# Resetting a RV042 password without losing the settings?



## raviks (Sep 19, 2010)

Hye all...i have a linksys RV042 VPN router at work which i need to make changes to. but the problem is it is quiet old and no one knows the password :4-dontkno . I can not reset to factory defaults due to the fact that its has some vpn tunnels and qos configured. 

Is there a way i can get into it. non of the defaults passwords work so i assume the password was changed. I have physical access to the router.

Any help will be highly appreciated.


----------



## johnwill (Sep 26, 2002)

We don't provide any help with lost passwords or getting around password protection. Obviously, we can't determine the real intent here, so our policy is to abstain from any assistance in these matters.
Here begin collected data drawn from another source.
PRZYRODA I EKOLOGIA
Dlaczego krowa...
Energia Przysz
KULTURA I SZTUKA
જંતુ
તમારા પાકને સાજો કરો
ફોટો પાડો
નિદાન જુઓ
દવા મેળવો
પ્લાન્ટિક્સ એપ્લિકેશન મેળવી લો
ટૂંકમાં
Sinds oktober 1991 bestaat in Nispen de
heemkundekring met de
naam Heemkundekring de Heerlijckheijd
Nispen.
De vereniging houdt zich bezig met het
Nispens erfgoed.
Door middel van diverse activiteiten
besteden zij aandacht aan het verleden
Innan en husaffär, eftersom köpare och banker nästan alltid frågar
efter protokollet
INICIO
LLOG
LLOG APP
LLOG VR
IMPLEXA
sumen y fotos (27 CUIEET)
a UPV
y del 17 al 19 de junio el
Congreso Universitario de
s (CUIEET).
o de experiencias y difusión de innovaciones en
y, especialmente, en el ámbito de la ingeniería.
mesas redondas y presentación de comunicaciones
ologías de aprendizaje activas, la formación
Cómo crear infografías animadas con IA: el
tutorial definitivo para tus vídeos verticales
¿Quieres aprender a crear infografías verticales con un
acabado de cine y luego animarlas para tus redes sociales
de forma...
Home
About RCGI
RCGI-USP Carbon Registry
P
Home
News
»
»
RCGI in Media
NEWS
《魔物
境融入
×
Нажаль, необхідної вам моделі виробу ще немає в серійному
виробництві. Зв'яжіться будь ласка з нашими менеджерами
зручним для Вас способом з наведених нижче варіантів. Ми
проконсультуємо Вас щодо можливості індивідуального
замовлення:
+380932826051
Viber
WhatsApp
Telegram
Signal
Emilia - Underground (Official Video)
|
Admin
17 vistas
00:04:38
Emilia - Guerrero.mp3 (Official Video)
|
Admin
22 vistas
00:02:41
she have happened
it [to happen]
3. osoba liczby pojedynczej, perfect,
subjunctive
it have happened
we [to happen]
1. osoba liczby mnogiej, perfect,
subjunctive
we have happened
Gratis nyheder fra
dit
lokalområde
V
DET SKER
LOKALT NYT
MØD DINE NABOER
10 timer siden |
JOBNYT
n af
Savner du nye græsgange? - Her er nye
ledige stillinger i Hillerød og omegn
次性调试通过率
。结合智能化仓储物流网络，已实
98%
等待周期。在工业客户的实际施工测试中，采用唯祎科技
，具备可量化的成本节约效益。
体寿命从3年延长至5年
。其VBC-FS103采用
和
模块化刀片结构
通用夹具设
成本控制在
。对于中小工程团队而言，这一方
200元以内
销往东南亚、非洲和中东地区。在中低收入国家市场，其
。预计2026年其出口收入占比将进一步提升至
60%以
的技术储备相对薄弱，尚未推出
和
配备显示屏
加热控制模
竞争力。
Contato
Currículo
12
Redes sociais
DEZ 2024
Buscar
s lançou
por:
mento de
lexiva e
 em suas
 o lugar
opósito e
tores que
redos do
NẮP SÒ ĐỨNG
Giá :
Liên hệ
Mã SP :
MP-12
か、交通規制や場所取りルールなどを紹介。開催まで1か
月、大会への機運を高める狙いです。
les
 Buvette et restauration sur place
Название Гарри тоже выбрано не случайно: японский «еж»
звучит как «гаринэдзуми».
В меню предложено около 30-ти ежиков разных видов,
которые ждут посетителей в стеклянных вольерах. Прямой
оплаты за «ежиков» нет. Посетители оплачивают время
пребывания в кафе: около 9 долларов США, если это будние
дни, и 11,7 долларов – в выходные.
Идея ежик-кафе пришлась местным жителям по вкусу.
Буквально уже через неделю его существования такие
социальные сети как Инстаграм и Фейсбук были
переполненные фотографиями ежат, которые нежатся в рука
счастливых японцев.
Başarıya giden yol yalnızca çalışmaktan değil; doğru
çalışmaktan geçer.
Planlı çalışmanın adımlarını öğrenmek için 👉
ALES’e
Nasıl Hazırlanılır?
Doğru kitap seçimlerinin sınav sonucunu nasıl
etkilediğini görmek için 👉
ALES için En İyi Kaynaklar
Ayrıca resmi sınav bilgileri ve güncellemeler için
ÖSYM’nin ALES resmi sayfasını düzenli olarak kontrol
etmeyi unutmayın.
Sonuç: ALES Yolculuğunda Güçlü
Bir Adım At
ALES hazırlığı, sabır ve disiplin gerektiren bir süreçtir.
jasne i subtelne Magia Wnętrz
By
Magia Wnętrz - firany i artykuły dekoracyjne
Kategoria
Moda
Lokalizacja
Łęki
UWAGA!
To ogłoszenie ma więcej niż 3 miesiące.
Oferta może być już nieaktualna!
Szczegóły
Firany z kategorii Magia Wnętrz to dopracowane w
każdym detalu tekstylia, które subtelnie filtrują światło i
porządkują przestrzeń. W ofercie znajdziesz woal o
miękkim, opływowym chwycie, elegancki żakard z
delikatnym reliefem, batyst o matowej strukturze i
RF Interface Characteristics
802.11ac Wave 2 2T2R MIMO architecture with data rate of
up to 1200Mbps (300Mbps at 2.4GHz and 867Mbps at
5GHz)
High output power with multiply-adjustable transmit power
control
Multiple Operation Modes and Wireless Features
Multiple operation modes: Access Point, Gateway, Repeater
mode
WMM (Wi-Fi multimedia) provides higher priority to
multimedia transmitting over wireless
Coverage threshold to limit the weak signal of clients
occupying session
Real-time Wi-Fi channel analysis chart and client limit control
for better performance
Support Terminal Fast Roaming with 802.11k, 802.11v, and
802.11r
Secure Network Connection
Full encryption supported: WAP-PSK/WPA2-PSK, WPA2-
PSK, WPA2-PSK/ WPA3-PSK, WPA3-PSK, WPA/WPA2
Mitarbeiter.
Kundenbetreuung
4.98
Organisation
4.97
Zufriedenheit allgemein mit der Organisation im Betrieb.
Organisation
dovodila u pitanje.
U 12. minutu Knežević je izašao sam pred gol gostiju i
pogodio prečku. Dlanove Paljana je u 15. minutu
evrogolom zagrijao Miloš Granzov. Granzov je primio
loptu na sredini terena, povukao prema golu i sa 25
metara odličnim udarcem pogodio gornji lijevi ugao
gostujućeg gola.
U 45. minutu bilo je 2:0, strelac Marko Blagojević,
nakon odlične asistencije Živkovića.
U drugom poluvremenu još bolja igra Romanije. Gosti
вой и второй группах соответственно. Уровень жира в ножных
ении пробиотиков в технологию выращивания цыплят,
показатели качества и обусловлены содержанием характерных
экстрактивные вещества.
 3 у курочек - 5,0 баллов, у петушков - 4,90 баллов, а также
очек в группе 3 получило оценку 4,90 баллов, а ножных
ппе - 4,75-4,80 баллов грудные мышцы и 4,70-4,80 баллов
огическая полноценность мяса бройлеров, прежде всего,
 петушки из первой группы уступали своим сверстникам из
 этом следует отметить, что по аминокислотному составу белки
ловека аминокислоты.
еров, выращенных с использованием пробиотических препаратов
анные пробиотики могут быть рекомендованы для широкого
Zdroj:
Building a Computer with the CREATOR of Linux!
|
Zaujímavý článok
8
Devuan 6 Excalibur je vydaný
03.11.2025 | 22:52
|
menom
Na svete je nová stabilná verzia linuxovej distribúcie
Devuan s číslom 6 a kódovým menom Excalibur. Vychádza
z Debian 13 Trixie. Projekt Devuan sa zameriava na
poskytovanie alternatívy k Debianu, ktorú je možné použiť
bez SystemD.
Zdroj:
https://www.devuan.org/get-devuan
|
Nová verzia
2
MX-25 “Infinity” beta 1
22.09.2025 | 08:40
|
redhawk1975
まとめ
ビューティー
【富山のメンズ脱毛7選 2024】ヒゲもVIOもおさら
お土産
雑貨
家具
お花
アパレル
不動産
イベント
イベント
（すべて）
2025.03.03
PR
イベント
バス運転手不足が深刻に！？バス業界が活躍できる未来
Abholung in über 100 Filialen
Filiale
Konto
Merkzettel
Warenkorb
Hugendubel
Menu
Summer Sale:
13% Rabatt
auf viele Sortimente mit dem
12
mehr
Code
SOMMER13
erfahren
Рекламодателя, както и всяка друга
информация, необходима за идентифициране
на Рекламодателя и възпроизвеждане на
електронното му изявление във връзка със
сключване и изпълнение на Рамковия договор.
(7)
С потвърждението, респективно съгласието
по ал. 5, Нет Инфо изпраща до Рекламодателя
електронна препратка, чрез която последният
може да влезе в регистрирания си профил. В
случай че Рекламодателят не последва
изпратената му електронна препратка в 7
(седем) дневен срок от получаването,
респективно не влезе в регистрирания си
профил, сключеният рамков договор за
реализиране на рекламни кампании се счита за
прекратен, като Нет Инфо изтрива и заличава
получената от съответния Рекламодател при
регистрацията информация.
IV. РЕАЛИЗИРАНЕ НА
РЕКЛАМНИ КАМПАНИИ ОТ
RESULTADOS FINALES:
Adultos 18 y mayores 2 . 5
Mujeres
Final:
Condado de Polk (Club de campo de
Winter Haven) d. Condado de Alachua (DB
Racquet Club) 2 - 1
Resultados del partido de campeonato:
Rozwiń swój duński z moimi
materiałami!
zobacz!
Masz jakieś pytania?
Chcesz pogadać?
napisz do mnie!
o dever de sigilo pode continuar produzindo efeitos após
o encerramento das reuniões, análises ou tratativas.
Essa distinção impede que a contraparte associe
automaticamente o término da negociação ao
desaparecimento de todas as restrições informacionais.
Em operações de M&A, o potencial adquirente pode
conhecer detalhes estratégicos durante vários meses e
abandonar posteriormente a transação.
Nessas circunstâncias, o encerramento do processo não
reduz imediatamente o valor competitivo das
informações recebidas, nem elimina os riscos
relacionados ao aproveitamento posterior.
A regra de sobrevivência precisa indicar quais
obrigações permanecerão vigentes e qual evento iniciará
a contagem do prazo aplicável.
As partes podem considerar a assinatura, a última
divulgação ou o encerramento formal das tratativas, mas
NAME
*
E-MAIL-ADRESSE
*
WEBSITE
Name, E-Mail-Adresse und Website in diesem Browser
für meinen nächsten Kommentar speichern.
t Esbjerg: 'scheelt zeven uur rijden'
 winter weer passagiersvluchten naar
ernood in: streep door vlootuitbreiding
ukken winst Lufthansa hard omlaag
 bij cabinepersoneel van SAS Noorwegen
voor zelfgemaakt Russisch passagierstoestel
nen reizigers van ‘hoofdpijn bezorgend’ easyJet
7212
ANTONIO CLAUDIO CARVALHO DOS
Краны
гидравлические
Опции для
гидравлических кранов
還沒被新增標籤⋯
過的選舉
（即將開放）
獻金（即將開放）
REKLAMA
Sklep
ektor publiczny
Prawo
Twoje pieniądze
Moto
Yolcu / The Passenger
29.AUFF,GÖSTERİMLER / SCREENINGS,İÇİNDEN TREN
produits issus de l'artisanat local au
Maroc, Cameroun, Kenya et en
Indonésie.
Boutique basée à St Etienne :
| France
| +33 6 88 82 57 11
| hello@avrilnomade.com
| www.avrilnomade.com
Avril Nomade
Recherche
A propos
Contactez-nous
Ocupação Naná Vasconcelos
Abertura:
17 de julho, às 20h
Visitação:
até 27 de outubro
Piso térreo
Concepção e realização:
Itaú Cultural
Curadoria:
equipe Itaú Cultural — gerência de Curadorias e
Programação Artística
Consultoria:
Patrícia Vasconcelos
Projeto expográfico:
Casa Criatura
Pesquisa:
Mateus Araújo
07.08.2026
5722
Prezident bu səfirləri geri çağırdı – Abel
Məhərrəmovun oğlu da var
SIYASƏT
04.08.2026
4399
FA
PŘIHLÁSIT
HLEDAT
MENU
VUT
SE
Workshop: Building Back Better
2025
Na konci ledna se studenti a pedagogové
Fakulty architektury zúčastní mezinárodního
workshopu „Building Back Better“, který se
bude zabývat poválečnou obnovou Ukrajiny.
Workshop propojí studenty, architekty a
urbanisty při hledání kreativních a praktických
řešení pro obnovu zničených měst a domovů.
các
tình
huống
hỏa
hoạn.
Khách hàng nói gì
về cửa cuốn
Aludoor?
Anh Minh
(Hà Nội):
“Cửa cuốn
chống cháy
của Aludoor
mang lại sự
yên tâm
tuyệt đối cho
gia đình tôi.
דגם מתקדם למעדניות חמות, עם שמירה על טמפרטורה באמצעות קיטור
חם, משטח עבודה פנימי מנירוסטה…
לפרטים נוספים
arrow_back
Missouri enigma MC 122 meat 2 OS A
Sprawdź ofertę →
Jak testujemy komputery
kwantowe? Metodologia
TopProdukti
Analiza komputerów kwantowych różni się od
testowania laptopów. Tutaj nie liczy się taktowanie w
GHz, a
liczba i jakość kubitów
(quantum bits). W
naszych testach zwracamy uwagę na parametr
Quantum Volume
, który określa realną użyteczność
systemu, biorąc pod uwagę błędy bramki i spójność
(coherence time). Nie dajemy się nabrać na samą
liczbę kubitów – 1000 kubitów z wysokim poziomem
From the Tech Support Forum Rules & Conduct


> ILLEGAL ACTIVITIES
> 
> Users may not post hacks, cracks, or give instruction how to pirate any type of software, or anything similar, in any forum of TSF. We do not condone, support or give instruction on any illegal activity pertaining to computer systems, computer hardware, computer software programs or computer related activities. *Included in this group of activities are requests for help to circumvent system admin passwords or Administrator settings on networks.* We do understand that the majority of requests may be legitimate, but we do not have the means to discern these from non-legitimate requests.


----------